▸ **GOALS**
1. For each statement below, say whether the article on the Brooklyn slow zone agrees with it. Answer yes or no, and quote the words of the article that settle it. (a) Community Board 3 approved the slow-zone plan. (b) Four schools lie within the proposed zone. (c) The Department of Transportation intends to create only the Clinton Hill portion of the zone.
2. Translate this sentence from the article on the Brooklyn slow zone into Spanish: "There are also four schools within the zone's boundaries."

CLINTON HILL — Community Board 2 members gave the green light Wednesday night to a plan to turn parts of Bed-Stuy and Clinton Hill into a "slow zone," lowering speed limits from 30 mph to 20 mph in order to make the streets safer for pedestrians.

But it's an uphill battle for proponents because Community Board 3 — which encompasses part of the slow zone in Bed-Stuy — put the brakes on the plan Monday night.

The proposed zone in Clinton Hill and Bed-Stuy — bordered by Classon Avenue, Lafayette Avenue, Bedford Avenue and Fulton Street — was chosen in part because of traffic injuries in the area, the city said.

The 0.2-square-mile area averages 62.4 injuries per year, with about six injuries or fatalities per road mile, according to the DOT. There are also four schools within the zone's boundaries.

By comparison, another proposed 0.25-square-mile area for Brooklyn Heights had 16.8 injuries per year and a zone in Prospect Heights had an average of 23.8 injuries.

Opponents said the proposal would make traffic on an already-congested Classon Avenue even worse, DNAinfo New York first reported.

But CB3's rejection of the plan incited anger on Twitter and local listserves.

Jessica Doyle — a resident of Clinton Hill in CB2 — called CB3's rejection of the slow zone "shameful" on a pedestrian safety listserv and Brooklyn resident Doug Gordon tweeted that any serious proposal to combat traffic deaths has to "reduce the role of community boards in the planning process."

Some residents suggested splitting off the Clinton Hill portion of the slow zone, but the city's Department of Transportation plans to move forward with the creation of slow zone as a whole, according to CB2 District Manager Robert Perris.

"The DOT has informed me that they will continue to have conversations with Community Board 3," he said. "It remains their intention to create a Clinton Hill/Bedford-Stuyvesant Slow Zone in its entirety if possible."

A DOT spokesman said the agency is "look[ing] forward to revisiting this with the community board."

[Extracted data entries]
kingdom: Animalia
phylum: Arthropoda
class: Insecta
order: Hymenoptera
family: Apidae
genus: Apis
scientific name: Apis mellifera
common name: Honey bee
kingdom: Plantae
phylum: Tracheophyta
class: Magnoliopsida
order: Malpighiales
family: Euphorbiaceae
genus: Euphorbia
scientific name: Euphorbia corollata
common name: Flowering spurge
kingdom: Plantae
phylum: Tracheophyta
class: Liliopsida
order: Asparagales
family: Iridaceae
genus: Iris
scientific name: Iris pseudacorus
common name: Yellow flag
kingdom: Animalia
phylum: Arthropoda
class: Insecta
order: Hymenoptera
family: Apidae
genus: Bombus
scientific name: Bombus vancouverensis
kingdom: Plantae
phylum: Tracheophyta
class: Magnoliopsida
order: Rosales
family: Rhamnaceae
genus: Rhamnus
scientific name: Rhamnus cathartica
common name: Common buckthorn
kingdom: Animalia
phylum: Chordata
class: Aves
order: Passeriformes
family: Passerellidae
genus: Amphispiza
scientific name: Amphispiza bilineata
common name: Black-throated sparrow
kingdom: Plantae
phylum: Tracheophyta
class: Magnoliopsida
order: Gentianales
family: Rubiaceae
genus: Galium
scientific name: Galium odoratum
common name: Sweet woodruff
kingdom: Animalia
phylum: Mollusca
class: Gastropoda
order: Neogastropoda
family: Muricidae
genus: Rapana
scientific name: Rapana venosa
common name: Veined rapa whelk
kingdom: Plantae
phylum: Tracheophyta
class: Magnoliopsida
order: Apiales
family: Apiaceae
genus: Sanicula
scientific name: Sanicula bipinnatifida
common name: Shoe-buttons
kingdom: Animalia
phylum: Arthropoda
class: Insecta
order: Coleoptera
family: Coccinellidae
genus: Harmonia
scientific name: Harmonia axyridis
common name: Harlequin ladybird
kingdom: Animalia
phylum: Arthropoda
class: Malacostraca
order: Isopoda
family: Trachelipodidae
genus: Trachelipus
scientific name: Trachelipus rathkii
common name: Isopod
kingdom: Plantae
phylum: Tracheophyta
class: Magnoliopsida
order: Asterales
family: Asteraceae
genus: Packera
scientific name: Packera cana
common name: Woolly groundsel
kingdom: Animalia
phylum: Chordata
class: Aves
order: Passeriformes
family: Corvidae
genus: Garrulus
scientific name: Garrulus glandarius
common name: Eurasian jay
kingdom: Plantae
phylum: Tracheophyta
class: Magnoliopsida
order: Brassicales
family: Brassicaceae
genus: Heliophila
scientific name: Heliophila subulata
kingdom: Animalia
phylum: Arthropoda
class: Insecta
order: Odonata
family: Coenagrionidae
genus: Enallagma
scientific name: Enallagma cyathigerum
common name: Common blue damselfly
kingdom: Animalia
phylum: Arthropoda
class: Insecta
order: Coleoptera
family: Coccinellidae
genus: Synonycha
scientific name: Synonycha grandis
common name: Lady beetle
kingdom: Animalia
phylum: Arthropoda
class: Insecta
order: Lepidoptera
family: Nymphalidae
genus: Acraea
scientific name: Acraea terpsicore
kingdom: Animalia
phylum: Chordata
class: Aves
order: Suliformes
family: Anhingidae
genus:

▸ **EXERCISE RESPONSES**
1.
(a) No: "put the brakes on the plan Monday night."
(b) Yes: "There are also four schools within the zone's boundaries."
(c) No: "the city's Department of Transportation plans to move forward with the creation of slow zone as a whole"

2. También hay cuatro escuelas dentro de los límites de la zona.